There are other questions relating to the physical aspect of this planet which future observers should be able to answer. Do the markings retain their distinctness right up to the limb? Is the opaque crescent of the disk (when Mars is in quadrature) involved in any phosphorescence or glow indicating an atmosphere? Are the bright spots and luminous borders to the continents equally as stable as the dark spots, and do they maintain an equable brilliancy?
The N. hemisphere of Mars needs much further study, as it is not so familiarly known as the S. hemisphere. This is due to the circumstance that, at favourable oppositions, the region of the S. pole is suitably presented for observation. It is only when the planet is comparatively distant, and small in diameter, that his N. hemisphere comes into view.
The difference of inclination under which the features are seen at successive oppositions gives rise to many apparent changes of figure. When the S. hemisphere is exposed to the Earth numerous objects are seen which are quite invisible when the opposite hemisphere is displayed to us. These altering conditions have to be considered in their influences by every student of areography.

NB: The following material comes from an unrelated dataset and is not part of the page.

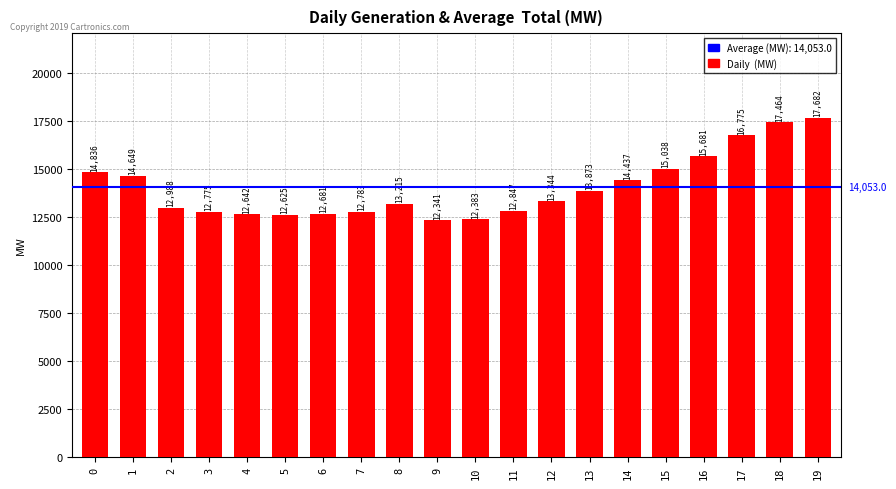

Rank the categories by value from lowest to highest.

9, 10, 5, 4, 6, 3, 7, 11, 2, 8, 12, 13, 14, 1, 0, 15, 16, 17, 18, 19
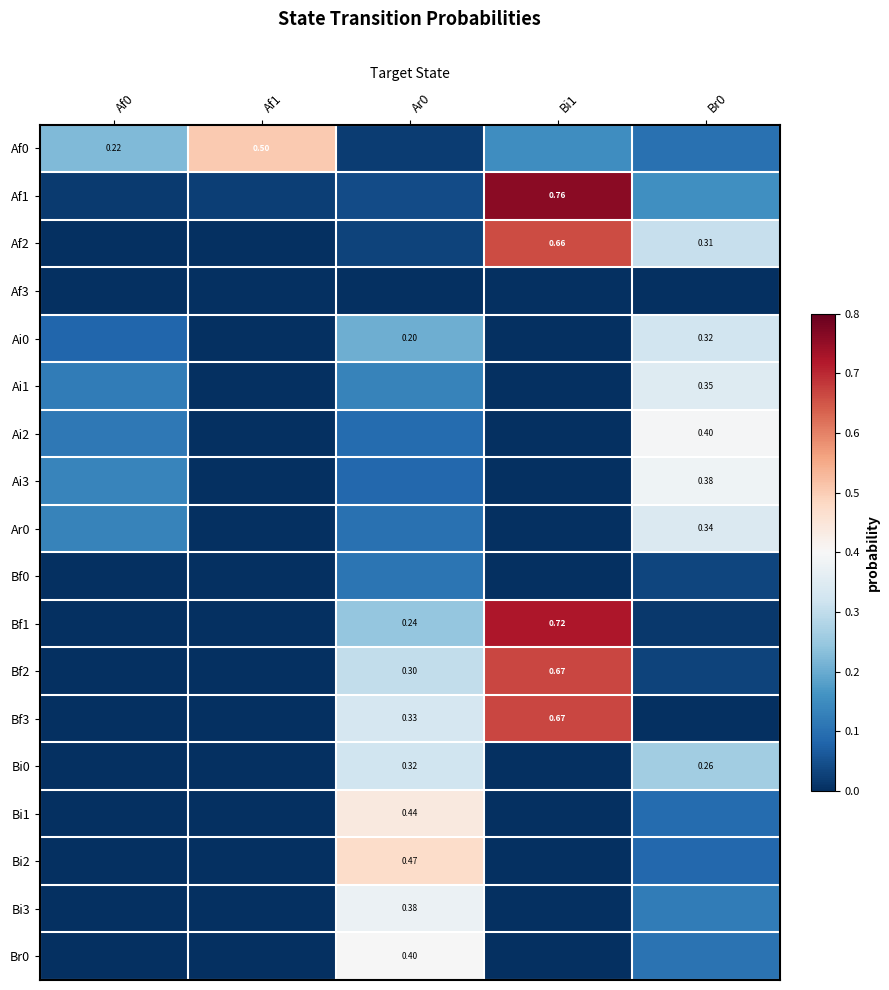

What is the difference between the Ai3 values at Af1 and Af0?

0.1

Satellites of Mars.—After evading the keen and searching eyes of Sir W. Herschel, and the power of his 40-foot telescope—after eluding the grasp of Lord Rosse’s 6-foot speculum, and the frequent scrutiny of Lassell with his 2-and 4-foot mirrors, the two satellites of Mars were ultimately revealed to Prof. Hall in the 25·8-inch refractor at Washington. These tiny orbs had been enabled to avoid previous discovery by their minuteness and by their close proximity to Mars. Yet as soon as they were known to exist many observers saw them, and in certain cases success was undoubtedly attained with comparatively small instruments. The late Dr. Erck picked up the outermost satellite with a 7-1/3-inch objective, and Mr. Pratt saw it with an 8-1/7-inch mirror by With. But the effect of this eye-straining may just possibly, in one or two instances, have drawn the imagination out of its normal repose. Mr. Pratt’s instrument shows stars in the group ε Lyræ which are invisible in the great Washington telescope and in the 36-inch mirror formerly used by Mr. Common; so that it may well have produced a spectral satellite of Mars. But the satellites are certainly within the occasional reach of moderate means; for they were repeatedly seen with a 9½-inch refractor at the Observatory of Princeton, U.S.A., in October and November 1879. They “were decidedly more easy to see than Mimas,” the innermost satellite of Saturn.